-- What the task requires --
Using the records below, find every line that includes "wash" and copy it.

(Stored items)
• • • • • • •

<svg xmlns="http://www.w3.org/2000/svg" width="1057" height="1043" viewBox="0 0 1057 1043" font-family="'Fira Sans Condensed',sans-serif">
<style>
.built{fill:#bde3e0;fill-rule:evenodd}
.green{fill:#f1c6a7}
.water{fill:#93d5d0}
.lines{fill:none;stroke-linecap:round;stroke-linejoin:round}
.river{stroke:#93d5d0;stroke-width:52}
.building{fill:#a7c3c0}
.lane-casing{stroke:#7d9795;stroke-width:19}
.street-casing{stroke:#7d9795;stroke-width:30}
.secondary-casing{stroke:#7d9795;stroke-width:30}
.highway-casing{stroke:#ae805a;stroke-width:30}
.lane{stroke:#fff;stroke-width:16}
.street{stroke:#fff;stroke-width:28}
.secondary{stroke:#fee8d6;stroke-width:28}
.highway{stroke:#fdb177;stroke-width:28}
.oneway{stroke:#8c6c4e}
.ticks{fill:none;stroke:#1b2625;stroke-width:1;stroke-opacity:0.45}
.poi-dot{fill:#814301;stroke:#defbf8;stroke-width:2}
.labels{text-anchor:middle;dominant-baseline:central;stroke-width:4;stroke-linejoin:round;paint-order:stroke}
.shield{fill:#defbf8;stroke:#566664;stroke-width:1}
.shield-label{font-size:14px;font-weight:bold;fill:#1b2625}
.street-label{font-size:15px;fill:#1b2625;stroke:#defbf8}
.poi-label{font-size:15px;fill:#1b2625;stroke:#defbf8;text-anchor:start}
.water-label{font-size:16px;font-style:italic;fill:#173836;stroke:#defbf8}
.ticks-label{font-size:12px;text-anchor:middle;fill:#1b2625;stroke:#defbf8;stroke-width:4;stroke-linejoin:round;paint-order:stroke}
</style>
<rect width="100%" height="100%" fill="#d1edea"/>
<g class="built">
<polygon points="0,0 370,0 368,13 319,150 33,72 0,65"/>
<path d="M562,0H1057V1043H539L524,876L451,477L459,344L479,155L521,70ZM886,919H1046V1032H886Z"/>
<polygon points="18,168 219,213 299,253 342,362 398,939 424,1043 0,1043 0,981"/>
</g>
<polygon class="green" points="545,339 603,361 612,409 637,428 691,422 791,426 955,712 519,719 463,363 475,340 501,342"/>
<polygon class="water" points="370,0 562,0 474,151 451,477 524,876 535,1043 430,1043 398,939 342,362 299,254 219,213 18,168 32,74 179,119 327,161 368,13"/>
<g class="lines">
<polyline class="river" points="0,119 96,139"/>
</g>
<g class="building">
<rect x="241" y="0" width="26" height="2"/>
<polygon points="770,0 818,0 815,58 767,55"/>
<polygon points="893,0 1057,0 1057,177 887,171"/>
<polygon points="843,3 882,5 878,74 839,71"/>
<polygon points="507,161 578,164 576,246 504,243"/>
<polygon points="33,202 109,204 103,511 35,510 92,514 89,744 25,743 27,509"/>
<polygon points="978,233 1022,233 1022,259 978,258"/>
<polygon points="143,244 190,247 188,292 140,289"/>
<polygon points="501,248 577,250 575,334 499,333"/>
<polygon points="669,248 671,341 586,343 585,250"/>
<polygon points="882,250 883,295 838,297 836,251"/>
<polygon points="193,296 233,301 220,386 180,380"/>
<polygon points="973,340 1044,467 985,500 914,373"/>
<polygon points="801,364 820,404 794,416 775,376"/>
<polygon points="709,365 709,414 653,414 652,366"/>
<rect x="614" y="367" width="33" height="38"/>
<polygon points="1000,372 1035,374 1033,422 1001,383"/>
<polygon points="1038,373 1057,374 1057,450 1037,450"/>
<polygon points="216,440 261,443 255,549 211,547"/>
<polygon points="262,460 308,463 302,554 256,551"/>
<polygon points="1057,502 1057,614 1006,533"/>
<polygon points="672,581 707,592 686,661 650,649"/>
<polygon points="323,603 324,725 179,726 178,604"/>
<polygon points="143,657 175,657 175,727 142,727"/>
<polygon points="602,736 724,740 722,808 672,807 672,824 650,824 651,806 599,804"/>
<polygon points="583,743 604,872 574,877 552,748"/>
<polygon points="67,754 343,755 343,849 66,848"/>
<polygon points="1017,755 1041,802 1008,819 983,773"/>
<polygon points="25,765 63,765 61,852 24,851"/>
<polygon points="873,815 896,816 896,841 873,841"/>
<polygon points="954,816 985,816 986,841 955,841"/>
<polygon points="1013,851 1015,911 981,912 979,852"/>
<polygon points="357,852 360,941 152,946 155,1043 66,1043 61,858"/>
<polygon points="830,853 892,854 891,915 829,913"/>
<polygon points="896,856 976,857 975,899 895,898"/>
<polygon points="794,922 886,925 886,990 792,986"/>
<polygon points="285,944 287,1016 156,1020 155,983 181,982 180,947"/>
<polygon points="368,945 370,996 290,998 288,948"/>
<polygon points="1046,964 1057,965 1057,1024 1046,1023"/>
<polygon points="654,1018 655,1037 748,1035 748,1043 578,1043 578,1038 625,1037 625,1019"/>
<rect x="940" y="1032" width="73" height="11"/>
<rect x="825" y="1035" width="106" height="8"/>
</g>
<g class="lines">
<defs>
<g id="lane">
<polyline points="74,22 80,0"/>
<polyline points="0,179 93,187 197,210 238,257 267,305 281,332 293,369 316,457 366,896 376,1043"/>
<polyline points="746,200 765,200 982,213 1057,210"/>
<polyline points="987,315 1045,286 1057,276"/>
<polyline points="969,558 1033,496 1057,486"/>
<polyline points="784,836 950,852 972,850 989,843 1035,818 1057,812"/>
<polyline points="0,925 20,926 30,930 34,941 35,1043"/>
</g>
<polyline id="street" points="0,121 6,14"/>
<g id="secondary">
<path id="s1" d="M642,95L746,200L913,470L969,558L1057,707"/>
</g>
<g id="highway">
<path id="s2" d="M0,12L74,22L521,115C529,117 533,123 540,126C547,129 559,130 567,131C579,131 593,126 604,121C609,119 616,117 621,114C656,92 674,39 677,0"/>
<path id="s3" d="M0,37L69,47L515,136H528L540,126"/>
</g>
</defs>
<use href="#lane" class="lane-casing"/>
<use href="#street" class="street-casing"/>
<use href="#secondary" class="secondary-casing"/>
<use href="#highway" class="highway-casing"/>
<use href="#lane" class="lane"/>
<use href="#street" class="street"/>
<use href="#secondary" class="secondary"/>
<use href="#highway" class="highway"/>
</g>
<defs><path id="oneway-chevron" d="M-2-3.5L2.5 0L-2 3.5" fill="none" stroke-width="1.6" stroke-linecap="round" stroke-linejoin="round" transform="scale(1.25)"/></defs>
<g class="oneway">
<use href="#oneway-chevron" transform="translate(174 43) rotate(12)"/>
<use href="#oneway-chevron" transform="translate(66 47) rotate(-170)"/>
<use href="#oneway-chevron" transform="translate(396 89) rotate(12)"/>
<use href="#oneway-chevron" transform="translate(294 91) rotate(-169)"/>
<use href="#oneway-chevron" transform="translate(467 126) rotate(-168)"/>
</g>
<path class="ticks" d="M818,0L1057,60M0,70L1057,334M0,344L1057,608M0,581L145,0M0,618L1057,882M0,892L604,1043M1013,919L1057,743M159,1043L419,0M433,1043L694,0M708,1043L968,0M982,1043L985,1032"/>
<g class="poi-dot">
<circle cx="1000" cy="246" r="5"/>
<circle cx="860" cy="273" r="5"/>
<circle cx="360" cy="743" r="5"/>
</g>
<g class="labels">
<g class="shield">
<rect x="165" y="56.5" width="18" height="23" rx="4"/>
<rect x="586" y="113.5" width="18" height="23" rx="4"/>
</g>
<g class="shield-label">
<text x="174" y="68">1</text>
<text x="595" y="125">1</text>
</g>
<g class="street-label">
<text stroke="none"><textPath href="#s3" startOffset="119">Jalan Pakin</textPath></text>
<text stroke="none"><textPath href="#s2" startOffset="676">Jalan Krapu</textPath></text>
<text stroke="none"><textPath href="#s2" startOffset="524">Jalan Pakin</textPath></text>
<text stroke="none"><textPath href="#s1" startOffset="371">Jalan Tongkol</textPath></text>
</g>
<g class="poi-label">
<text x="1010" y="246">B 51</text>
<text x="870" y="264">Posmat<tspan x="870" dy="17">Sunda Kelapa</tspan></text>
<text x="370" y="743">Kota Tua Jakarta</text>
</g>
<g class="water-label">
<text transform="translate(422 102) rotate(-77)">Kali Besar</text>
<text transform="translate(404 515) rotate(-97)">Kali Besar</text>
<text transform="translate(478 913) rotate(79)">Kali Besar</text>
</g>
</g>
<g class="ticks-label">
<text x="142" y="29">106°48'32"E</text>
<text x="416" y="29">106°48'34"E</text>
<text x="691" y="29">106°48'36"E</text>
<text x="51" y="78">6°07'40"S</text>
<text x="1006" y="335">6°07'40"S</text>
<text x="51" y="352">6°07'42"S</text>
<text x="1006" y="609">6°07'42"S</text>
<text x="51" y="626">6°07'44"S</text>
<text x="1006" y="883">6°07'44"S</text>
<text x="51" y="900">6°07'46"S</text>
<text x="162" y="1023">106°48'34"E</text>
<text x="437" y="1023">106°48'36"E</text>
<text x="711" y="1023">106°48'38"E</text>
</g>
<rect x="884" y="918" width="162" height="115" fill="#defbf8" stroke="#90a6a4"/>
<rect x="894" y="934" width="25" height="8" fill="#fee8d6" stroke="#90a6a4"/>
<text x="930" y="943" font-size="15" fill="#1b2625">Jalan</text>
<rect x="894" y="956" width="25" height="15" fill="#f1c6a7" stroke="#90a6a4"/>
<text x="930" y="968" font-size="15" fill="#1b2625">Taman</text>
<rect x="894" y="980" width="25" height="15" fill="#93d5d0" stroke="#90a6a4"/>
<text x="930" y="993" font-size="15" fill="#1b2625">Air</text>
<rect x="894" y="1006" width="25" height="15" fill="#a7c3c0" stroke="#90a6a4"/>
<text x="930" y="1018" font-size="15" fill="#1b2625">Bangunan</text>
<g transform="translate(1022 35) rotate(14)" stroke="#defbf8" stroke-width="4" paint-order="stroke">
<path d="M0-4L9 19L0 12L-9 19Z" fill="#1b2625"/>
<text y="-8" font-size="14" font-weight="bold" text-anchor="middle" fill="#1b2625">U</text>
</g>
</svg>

• • • • • • •

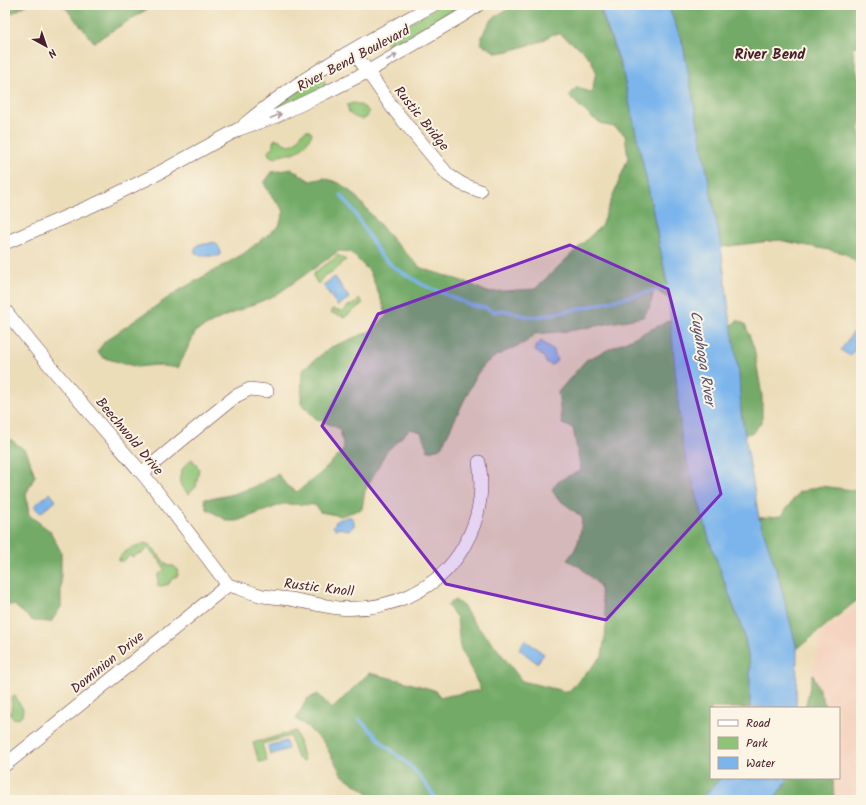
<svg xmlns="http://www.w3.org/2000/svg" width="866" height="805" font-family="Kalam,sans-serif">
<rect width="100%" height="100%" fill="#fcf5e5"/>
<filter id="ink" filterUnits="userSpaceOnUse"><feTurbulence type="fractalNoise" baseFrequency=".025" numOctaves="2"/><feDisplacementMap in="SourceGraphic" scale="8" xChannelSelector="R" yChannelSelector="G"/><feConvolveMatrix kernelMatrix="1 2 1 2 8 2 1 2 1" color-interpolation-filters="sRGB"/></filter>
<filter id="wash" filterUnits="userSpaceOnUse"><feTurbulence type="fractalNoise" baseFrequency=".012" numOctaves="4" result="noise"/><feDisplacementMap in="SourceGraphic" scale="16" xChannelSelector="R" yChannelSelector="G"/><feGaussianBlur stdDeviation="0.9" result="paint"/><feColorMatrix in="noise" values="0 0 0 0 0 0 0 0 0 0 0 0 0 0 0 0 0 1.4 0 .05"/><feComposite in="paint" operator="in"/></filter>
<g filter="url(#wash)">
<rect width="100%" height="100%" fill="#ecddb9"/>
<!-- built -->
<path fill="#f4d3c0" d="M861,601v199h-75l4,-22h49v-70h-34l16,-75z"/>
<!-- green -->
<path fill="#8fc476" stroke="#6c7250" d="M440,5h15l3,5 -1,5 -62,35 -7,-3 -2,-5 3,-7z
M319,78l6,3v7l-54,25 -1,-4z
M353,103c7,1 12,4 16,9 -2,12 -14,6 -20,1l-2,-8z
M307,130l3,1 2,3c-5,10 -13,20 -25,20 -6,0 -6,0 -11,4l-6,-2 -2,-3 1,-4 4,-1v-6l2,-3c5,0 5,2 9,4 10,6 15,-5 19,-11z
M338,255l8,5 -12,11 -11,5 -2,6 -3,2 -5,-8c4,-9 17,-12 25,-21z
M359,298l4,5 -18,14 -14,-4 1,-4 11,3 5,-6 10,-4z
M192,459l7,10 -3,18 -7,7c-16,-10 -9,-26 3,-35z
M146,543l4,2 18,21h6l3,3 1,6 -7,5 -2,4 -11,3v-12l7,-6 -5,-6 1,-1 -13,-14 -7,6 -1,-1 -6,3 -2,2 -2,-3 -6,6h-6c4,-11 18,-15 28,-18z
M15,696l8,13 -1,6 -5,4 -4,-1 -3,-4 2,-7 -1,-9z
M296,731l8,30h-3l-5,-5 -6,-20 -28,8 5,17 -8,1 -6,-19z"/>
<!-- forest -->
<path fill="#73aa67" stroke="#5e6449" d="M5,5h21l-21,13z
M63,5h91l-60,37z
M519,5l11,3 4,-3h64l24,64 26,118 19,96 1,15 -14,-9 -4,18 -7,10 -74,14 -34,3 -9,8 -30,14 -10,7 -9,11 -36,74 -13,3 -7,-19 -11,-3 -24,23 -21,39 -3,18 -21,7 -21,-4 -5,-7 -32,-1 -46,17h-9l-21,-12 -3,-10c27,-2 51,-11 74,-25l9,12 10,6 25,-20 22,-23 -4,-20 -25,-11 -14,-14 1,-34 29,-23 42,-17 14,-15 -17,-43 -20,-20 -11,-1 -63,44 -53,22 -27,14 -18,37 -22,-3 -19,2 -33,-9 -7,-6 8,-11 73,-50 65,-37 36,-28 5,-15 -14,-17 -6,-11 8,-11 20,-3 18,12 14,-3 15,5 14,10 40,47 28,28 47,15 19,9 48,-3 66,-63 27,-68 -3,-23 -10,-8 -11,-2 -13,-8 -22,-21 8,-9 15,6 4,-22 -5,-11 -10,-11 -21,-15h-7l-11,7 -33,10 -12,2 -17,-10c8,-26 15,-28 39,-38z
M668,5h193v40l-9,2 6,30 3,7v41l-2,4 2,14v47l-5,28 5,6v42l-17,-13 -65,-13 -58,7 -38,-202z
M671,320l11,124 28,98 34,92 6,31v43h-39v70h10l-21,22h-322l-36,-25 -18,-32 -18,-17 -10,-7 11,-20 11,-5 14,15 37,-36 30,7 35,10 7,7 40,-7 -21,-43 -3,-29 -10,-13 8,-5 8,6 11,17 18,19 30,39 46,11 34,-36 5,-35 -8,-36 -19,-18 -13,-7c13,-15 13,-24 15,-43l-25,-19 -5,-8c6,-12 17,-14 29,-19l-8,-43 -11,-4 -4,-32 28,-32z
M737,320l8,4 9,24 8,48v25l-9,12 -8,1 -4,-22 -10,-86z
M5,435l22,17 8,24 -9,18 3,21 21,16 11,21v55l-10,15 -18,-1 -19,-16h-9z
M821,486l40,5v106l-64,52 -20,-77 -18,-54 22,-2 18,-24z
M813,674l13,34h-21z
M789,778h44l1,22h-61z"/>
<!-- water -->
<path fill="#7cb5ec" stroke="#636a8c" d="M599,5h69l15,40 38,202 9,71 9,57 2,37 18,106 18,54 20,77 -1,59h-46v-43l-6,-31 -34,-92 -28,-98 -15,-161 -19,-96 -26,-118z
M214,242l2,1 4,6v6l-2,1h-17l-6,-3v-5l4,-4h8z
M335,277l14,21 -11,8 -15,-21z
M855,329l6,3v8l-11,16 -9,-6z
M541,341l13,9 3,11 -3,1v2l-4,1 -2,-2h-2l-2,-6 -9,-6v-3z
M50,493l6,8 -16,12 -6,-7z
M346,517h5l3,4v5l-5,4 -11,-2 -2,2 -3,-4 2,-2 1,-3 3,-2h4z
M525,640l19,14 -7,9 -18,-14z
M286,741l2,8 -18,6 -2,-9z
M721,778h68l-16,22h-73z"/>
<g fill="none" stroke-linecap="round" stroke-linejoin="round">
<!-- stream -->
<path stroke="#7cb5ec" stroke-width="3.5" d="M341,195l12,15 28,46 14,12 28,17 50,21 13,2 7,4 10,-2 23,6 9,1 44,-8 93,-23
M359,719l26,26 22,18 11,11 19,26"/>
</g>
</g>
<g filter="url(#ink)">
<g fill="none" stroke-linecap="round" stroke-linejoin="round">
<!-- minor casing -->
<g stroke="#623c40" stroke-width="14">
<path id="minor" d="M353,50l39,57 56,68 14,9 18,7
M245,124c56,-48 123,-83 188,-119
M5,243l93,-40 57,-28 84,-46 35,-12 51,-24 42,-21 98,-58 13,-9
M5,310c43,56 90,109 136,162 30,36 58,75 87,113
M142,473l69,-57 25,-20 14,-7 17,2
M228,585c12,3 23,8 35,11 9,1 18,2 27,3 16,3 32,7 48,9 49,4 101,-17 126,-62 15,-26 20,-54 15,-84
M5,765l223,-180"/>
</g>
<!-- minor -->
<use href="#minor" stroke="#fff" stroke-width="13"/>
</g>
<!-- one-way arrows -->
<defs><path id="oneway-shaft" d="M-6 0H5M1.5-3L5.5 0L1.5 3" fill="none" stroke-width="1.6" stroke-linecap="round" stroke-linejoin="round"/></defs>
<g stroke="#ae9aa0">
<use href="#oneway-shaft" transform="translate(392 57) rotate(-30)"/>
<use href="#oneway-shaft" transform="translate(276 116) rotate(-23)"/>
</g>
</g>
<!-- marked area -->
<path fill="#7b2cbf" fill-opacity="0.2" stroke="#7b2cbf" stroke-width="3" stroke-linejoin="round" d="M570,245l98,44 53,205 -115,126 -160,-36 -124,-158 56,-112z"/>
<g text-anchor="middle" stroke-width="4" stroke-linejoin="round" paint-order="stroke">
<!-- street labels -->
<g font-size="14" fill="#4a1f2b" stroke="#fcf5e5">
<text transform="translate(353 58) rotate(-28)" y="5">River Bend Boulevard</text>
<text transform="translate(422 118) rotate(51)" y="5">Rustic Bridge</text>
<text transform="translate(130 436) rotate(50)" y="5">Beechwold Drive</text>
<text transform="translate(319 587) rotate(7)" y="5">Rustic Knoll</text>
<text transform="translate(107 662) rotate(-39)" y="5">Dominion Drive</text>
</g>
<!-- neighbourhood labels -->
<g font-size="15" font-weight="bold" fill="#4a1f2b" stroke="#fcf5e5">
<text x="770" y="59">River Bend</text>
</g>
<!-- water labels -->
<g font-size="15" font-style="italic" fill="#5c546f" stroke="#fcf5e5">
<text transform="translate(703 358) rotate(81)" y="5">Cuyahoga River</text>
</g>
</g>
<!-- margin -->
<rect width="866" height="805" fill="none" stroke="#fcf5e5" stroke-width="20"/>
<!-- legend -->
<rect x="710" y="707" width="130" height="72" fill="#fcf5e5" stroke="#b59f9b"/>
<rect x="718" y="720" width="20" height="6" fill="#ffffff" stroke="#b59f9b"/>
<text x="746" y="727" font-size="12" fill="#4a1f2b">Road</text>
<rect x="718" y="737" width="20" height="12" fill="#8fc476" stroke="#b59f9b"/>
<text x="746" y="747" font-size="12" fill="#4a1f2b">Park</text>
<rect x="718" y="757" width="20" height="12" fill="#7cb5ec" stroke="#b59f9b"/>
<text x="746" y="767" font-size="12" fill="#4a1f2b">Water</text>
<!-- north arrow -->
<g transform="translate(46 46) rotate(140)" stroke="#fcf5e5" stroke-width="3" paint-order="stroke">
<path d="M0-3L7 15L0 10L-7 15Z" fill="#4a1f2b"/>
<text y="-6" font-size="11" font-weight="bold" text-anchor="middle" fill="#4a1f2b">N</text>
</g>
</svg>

• • • • • • •

-- Response box --
<filter id="wash" filterUnits="userSpaceOnUse"><feTurbulence type="fractalNoise" baseFrequency=".012" numOctaves="4" result="noise"/><feDisplacementMap in="SourceGraphic" scale="16" xChannelSelector="R" yChannelSelector="G"/><feGaussianBlur stdDeviation="0.9" result="paint"/><feColorMatrix in="noise" values="0 0 0 0 0 0 0 0 0 0 0 0 0 0 0 0 0 1.4 0 .05"/><feComposite in="paint" operator="in"/></filter>
<g filter="url(#wash)">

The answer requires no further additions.